Yo estaba atónito viendo la tranquilidad con que Holmes iba haciendo, una tras otra, sus observaciones, y exclamé:

—No se puede perder un momento. ¿Quiere que pida un coche de caballos para usted?

—No estoy seguro de que me decida a ir. Soy el individuo más incurablemente haragán que calzó jamás zapatos de cuero...; quiero decir que lo soy cuando me acomete el acceso de haraganería, porque en otras ocasiones puedo ser bastante activo.

—Pero aquí tiene la oportunidad que tanto anhelaba.

—¿Y qué le va a usted en ello, mi querido compañero? Supongamos que yo lo aclaro todo. En ese caso, puede usted tener la seguridad de que Gregson, Lestrade y compañía se llevarán toda la gloria. Eso ocurre cuando se es un personaje sin cargo oficial.

—Pero él le suplica que acuda en su ayuda.

—Sí.
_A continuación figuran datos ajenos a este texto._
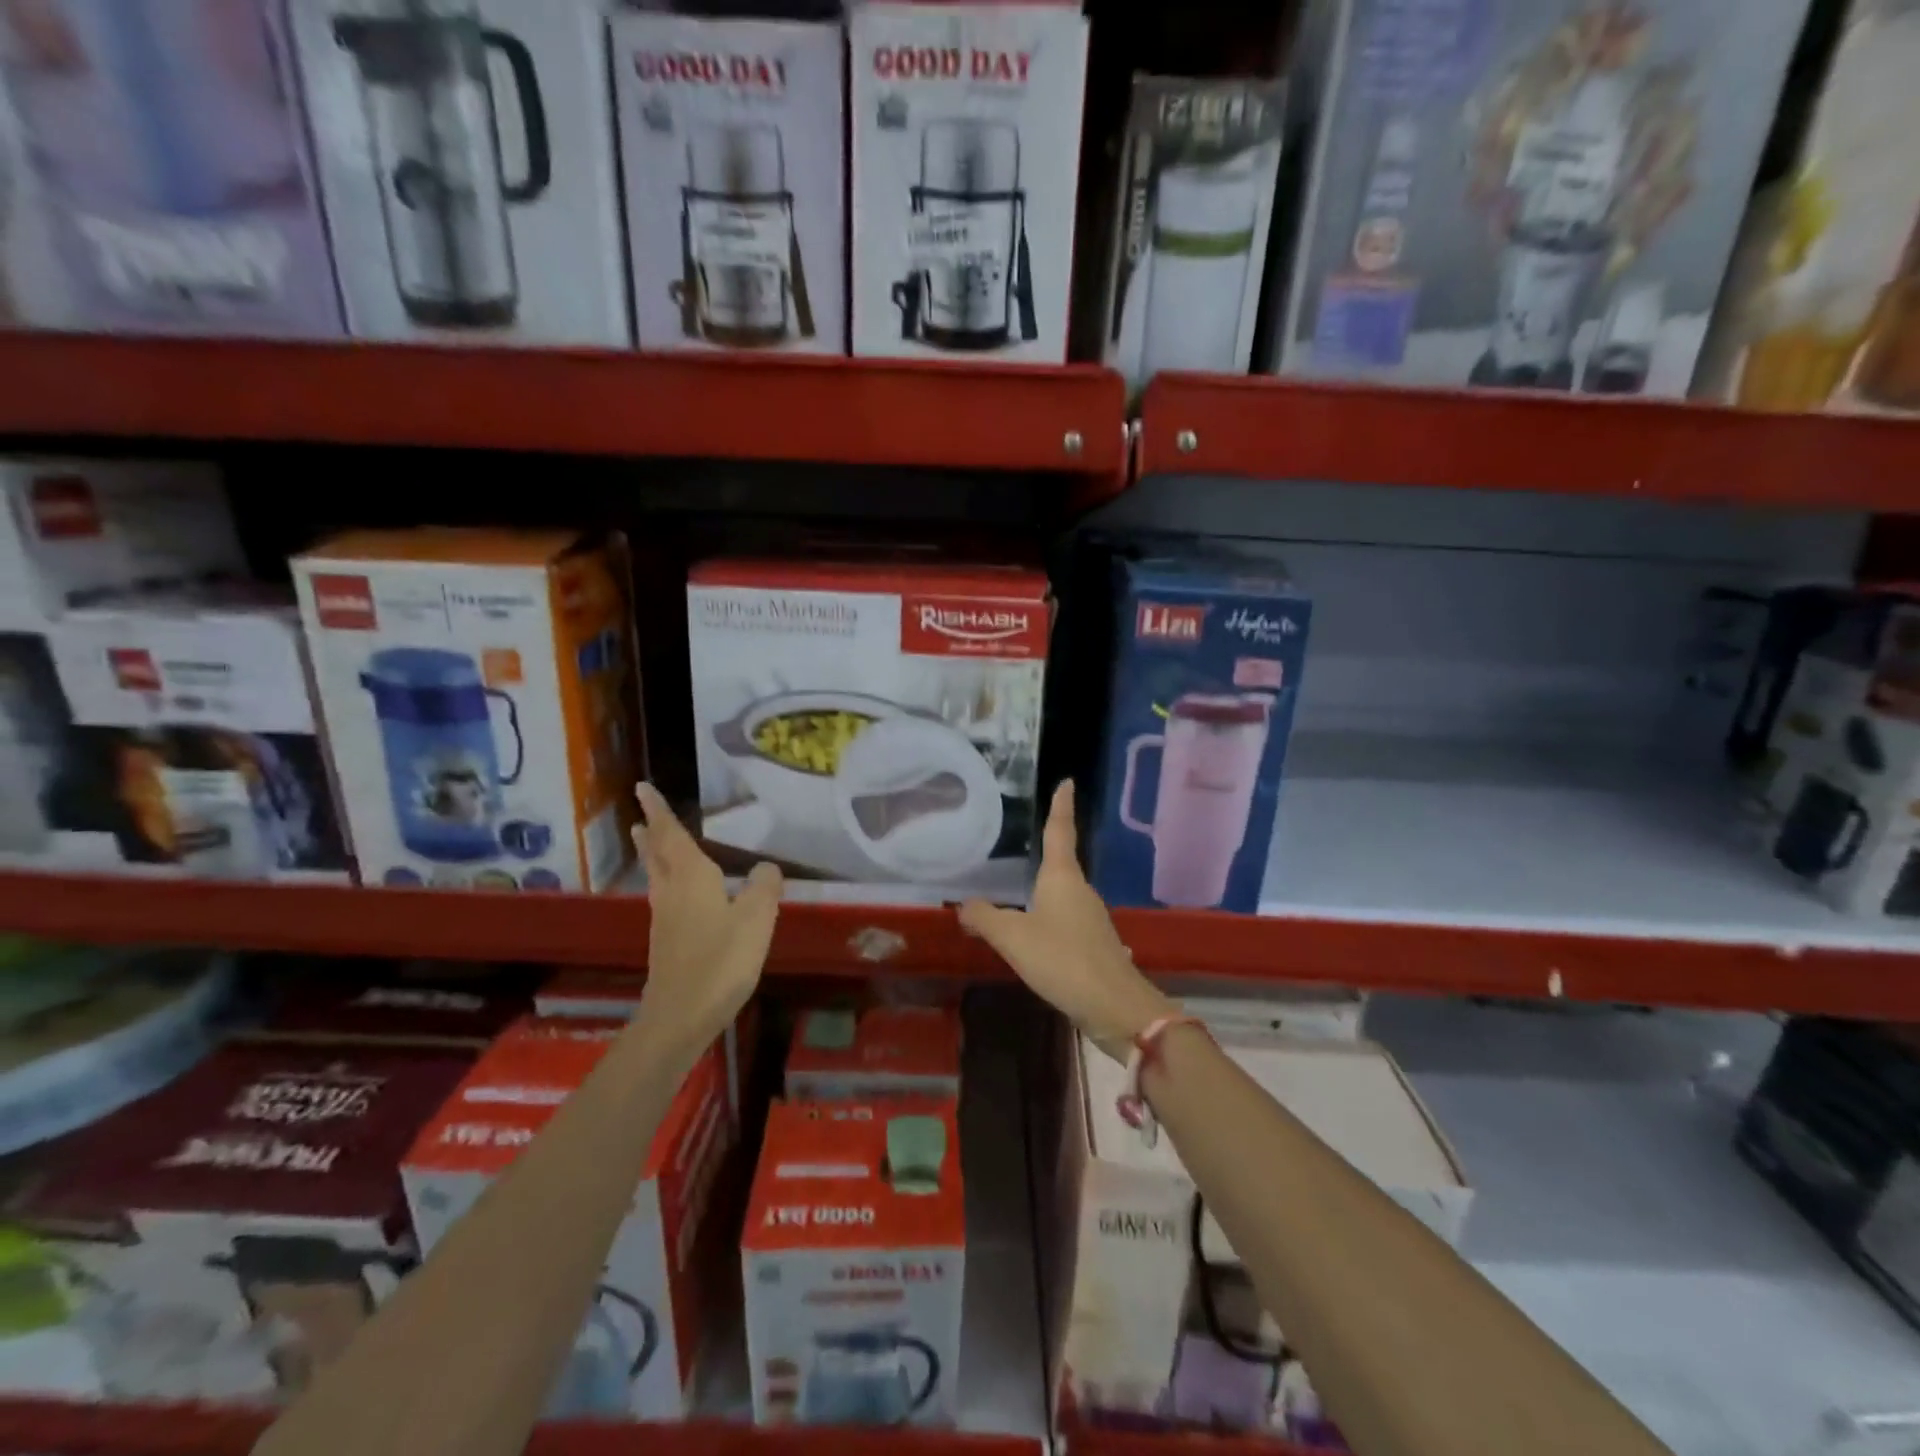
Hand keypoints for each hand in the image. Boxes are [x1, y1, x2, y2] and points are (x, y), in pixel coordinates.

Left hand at [633, 783, 781, 1060]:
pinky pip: (663, 895)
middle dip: (651, 831)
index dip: (659, 811)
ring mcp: (665, 918)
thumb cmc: (721, 960)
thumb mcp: (757, 918)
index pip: (672, 835)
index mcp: (692, 878)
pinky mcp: (666, 941)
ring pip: (656, 875)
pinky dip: (663, 879)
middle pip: (657, 854)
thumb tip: (766, 867)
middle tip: (641, 813)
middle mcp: (672, 891)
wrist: (681, 1015)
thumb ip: (764, 886)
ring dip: (652, 854)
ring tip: (647, 840)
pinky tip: (674, 890)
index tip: (642, 788)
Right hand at [960, 781, 1175, 1059]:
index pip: (1060, 831)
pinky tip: (1035, 937)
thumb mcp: (1013, 938)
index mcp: (1063, 878)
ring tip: (1019, 893)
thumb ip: (985, 918)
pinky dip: (1048, 920)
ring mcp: (1091, 918)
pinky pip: (1066, 921)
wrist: (1115, 1005)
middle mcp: (1080, 891)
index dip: (1060, 806)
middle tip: (1024, 842)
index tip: (1067, 782)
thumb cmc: (1062, 959)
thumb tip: (963, 905)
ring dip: (1044, 892)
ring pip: (1063, 895)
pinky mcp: (1095, 944)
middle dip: (1047, 851)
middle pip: (1062, 863)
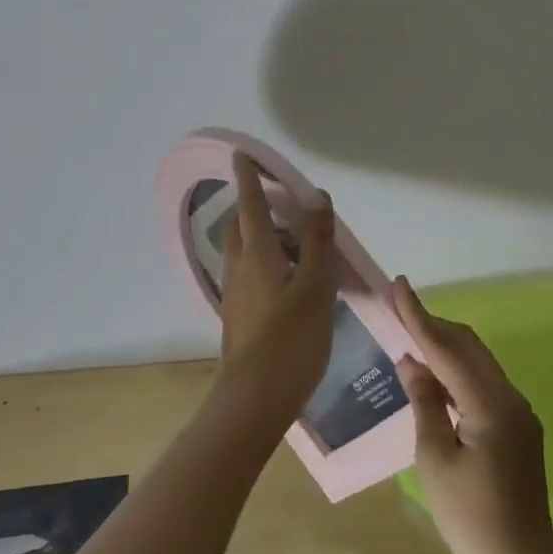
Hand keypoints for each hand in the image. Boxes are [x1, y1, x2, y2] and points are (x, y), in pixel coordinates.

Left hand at [214, 154, 337, 427]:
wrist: (255, 398)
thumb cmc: (290, 339)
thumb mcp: (314, 286)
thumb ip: (316, 241)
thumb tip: (316, 197)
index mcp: (256, 254)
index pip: (249, 204)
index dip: (248, 178)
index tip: (241, 155)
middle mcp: (239, 267)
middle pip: (242, 226)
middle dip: (254, 206)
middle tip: (279, 200)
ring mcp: (236, 293)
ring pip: (245, 252)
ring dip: (263, 236)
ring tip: (295, 239)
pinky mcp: (240, 315)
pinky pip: (251, 273)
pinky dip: (267, 261)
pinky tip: (290, 278)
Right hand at [394, 277, 552, 553]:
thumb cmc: (470, 517)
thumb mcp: (435, 459)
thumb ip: (425, 403)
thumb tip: (412, 362)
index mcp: (490, 404)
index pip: (447, 349)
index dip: (419, 316)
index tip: (399, 285)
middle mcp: (510, 398)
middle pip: (468, 347)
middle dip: (433, 325)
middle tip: (398, 310)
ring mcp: (519, 412)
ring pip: (478, 363)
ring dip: (445, 347)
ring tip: (410, 338)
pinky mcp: (519, 428)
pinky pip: (484, 384)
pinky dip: (457, 373)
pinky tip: (435, 378)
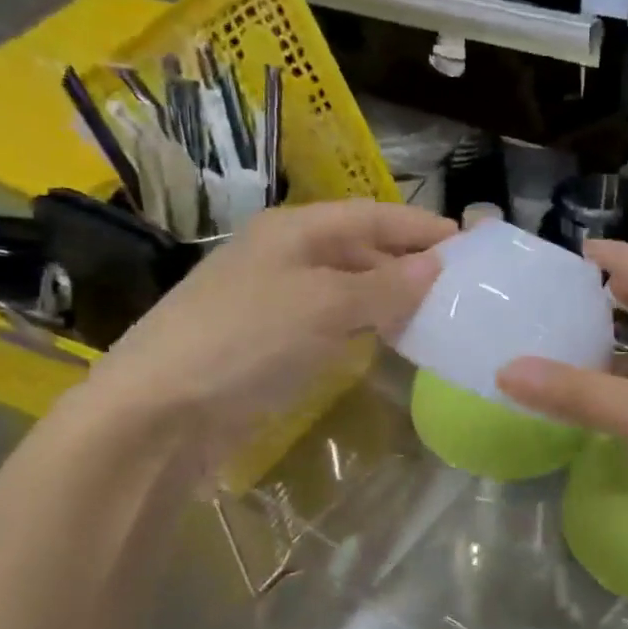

Él me sabe superior y lo reconoce ante mí; pero se cortaría la lengua antes de confesarlo ante una tercera persona. Sin embargo, bien podemos ir y echar un vistazo. Trabajaré en el asunto por mi propia cuenta. Podré por lo menos reírme de ellos, porque sé que no sacaré otra cosa. ¡Vamos!

Se puso a toda prisa el gabán y se ajetreó de manera que se veía que el acceso de apatía había sido desplazado por otro de energía.

—Su sombrero —me dijo.

—¿Desea usted que le acompañe?

—Sí, a menos que tenga algo mejor que hacer.

Un minuto después, nos hallábamos los dos dentro de un carruaje de tipo hansom que nos llevaba a una velocidad furibunda por la carretera de Brixton.

Era una mañana brumosa y de nubes, y sobre los tejados de las casas colgaba un velo de color pardo, que producía la impresión de ser un reflejo del color de barro de las calles. Mi compañero estaba de un excelente buen humor y fue chachareando acerca de los violines de Cremona y las diferencias que existen entre un Stradivarius y un Amati. Yo, por mi parte, iba callado, porque el tiempo tristón y lo melancólico del asunto en que nos habíamos metido deprimían mi ánimo.

—Me parece que no dedica usted gran atención al asunto que tiene entre manos —le dije, por fin, cortando las disquisiciones musicales de Holmes.

—No dispongo todavía de datos —me contestó—. Es una equivocación garrafal el sentar teorías antes de disponer de todos los elementos de juicio, porque así es como éste se tuerce en un determinado sentido.

—Pronto va usted a disponer de los datos que necesita, porque ésta es la carretera de Brixton y aquí tenemos la casa, si no estoy muy equivocado —le dije, señalándosela con el dedo.

—En efecto. ¡Pare, cochero, pare!

Nos encontrábamos todavía a un centenar de metros más o menos de la casa; pero él insistió en que nos apeásemos, y terminamos a pie nuestro viaje.

El número 3 de Lauriston Gardens ofrecía un aspecto siniestro y amenazador. Era una de las cuatro casas que se alzaban un poco apartadas de la calle, y de las cuales dos estaban habitadas y otras dos vacías. Estas últimas miraban por tres hileras de melancólicas ventanas inexpresivas, desnudas y tristonas, menos alguna que otra en que un cartel de «Se alquila» se había extendido como una catarata sobre los legañosos paneles de cristal. Un jardincillo salpicado por una erupción de enfermizas plantas aisladas separaba de la calle cada una de estas casas; todos los jardincillos estaban atravesados por un estrecho sendero de color amarillento que parecía formado por una mezcla de arcilla y grava. La lluvia caída durante la noche había convertido todo en un barrizal. Rodeaba el jardín una tapia de ladrillo de cerca de un metro de altura rematada por una orla de listones de madera. Recostado en esa cerca había un fornido guardia, al que rodeaba un pequeño grupo de curiosos que estiraban el cuello y ponían en tensión sus ojos con la vana esperanza de ver algo de lo que ocurría dentro.